Prima della guerra, i Paesi Bassi ricevevano il 15 per cento del loro gas dalla Russia. (In tutta l’Unione europea, la cifra è un enorme 41 per cento.) Ora, mentre l’Europa cerca di ridurre tale dipendenza, i suoi leader stanno esaminando la possibilità di estrarre i combustibili fossili.

L’invasione russa dell’Ucraina ha riacceso un doloroso dibattito sui combustibili fossili in Europa e Nord America.Nel Regno Unito, i membri del Parlamento hanno chiesto di riavviare il fracking. In Germania, il ministro delle finanze ha proposto di revocare il divieto di nuove trivellazioni per petrolio e gas nel Mare del Nord. Negli Stati Uniti, i legislatori repubblicani hanno proposto di riprendere le trivellazioni nell’Artico.

Tornando all’Olanda il governo olandese guadagna entrate dall’estrazione nel giacimento di gas di Groninga. Nel 2018, l’agenzia statistica centrale olandese ha scoperto che il governo aveva raccolto più di 417 miliardi di euro dall’estrazione nella provincia dal 1965. Gran parte di quel denaro è stato investito in progetti di sviluppo nell’ovest e nel sud dei Paesi Bassi, in città tra cui Amsterdam e Rotterdam.

A GENNAIO, il governo olandese ha annunciato che prevedeva di raddoppiare l’estrazione di gas a Groninga nel 2022 per soddisfare la domanda in Germania. La notizia ha scatenato una marcia di protesta attraverso il capoluogo di provincia che ha attirato da 8.000 a 10.000 persone nonostante le severe misure per il coronavirus. Altri 1,2 milioni si sono uniti digitalmente. Il governo ne ha preso atto e a marzo il segretario di Stato per le industrie estrattive Hans Vijlbrief ha ridotto la quantità di estrazione .

Il gas è stato scoperto a Groninga nel 1959 e nel 1963, Shell ed Exxon iniziarono a trivellare ed estrarre attraverso una joint venture chiamata Nederlandse Aardolie Maatschappij, o NAM.

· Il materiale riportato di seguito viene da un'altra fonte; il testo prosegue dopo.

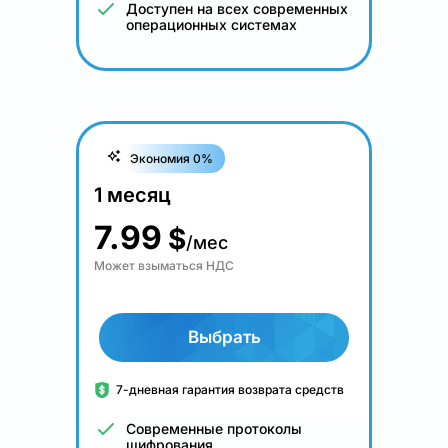
Доступен на всех современных
операционных системах
Экономия 0%
1 месяц
7.99
$
/мес
Может взыматься НДС
Выбрать
7-дневная гарантия возврата средств
Современные протоколы
шифрования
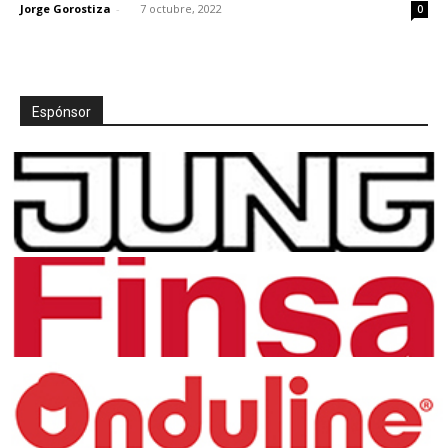
Jorge Gorostiza
-
7 octubre, 2022
0
Espónsor
[:]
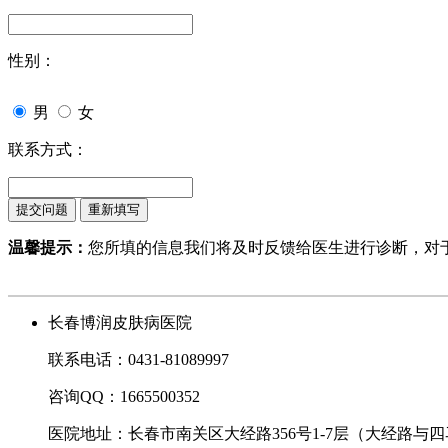
性别：
男
女
联系方式：
温馨提示：
您所填的信息我们将及时反馈给医生进行诊断，对
长春博润皮肤病医院
联系电话：0431-81089997
咨询QQ：1665500352
医院地址：长春市南关区大经路356号1-7层（大经路与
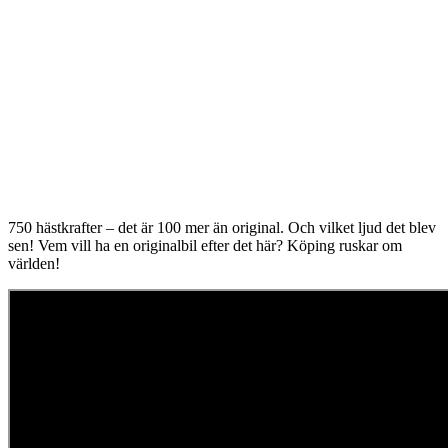
uppbyggnad,
baserat på
hur hemsidan
används.
Upplevelse
För att vår
hemsida ska
prestera så
bra som
möjligt
750 hästkrafter – det är 100 mer än original. Och vilket ljud det blev
under ditt
sen! Vem vill ha en originalbil efter det här? Köping ruskar om
besök. Om
världen!
du nekar de
här kakorna
kommer viss
funktionalitet
att försvinna
från
hemsidan.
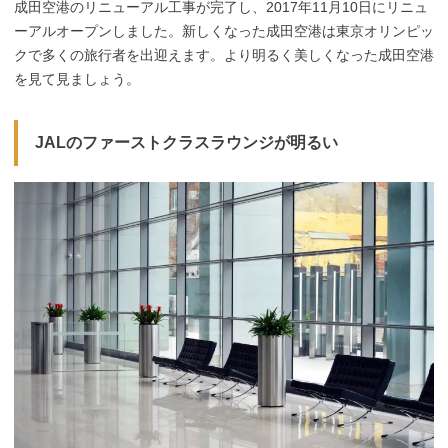
成田空港のリニューアル工事が完了し、2017年11月10日にリニュ
ーアルオープンしました。新しくなった成田空港は東京オリンピッ
クで多くの旅行者を出迎えます。より明るく美しくなった成田空港
を見て見ましょう。
JALのファーストクラスラウンジが明るい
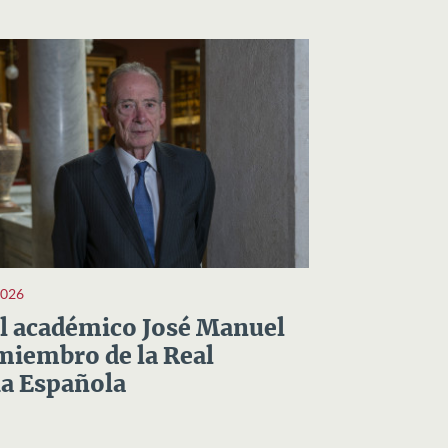
2026
el académico José Manuel
miembro de la Real
a Española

Gran parte dei Paesi Bassi è bonificata a livello del mare o sotto il livello del mare e la sua complessa rete di dighe, dighe e canali funziona solo con un’ampia ingegneria e supervisione. Quando l’acquedotto fallisce, le conseguenze possono essere disastrose. Nel 1953, ad esempio, una tempesta ha violato le dighe nel sud del paese, uccidendo 1.800 persone. A Groningen, gli interessi dei combustibili fossili hanno riconosciuto all’inizio che l’estrazione avrebbe causato l’affondamento della terra, spingendo la necessità di regolare l’acquedotto. Ma altrimenti minimizzavano i possibili effetti collaterali dell’armeggiare con un paesaggio così delicato, insieme all’impatto più ampio della perforazione del gas, che propagandavano come un’alternativa più pulita al carbone.

I residenti hanno iniziato a sentire terremoti negli anni ’70, ma il governo ha installato sismometri solo nel 1986. Negli anni successivi, i tremori si intensificarono. Uno studioso locale e geologo hobbista di nome Meent van der Sluis ha avvertito che i tremori erano legati alla perforazione. NAM lo ha ridicolizzato. “È stato negato fino a quando non è stato impossibile negarne di più”, ha detto Kodde, di Milieudefensie. Oggi c’è un monumento a van der Sluis lungo una strada a Groningen: una lamiera d’acciaio alta 26 piedi, divisa da una crepa gigante.